PROVIDED INFORMATION
########################################
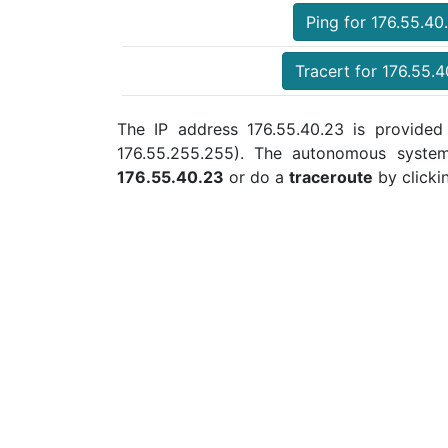
Ping for 176.55.40
Tracert for 176.55.
The IP address 176.55.40.23 is provided 
176.55.255.255). The autonomous syste
176.55.40.23
or do a
traceroute
by clicki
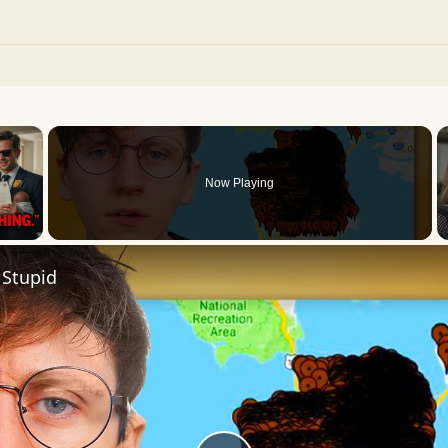
×
Now Playing
 Video
 Stupid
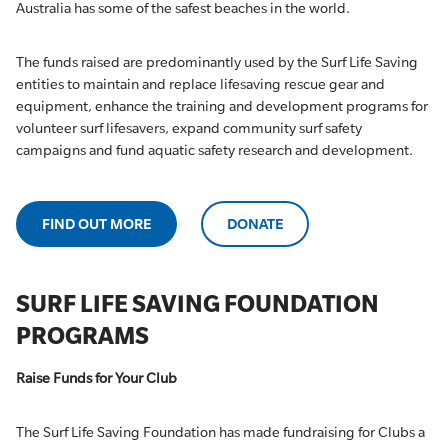
Australia has some of the safest beaches in the world.
The funds raised are predominantly used by the Surf Life Saving
entities to maintain and replace lifesaving rescue gear and
equipment, enhance the training and development programs for
volunteer surf lifesavers, expand community surf safety
campaigns and fund aquatic safety research and development.
FIND OUT MORE
DONATE
SURF LIFE SAVING FOUNDATION
PROGRAMS
Raise Funds for Your Club
The Surf Life Saving Foundation has made fundraising for Clubs a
########################################
AIM OF THE TASK
Reproduce the material above in full and without alteration, but skip all pictures.

OUTPUT OF THE EXERCISE
Ping for 176.55.40
Tracert for 176.55.
The IP address 176.55.40.23 is provided 
176.55.255.255). The autonomous syste
176.55.40.23
or do a
traceroute
by clicki
×
Now Playing
 Video
 Stupid
Australia has some of the safest beaches in the world.
The funds raised are predominantly used by the Surf Life Saving
entities to maintain and replace lifesaving rescue gear and
equipment, enhance the training and development programs for
volunteer surf lifesavers, expand community surf safety
campaigns and fund aquatic safety research and development.
FIND OUT MORE
DONATE
SURF LIFE SAVING FOUNDATION
PROGRAMS
Raise Funds for Your Club
The Surf Life Saving Foundation has made fundraising for Clubs a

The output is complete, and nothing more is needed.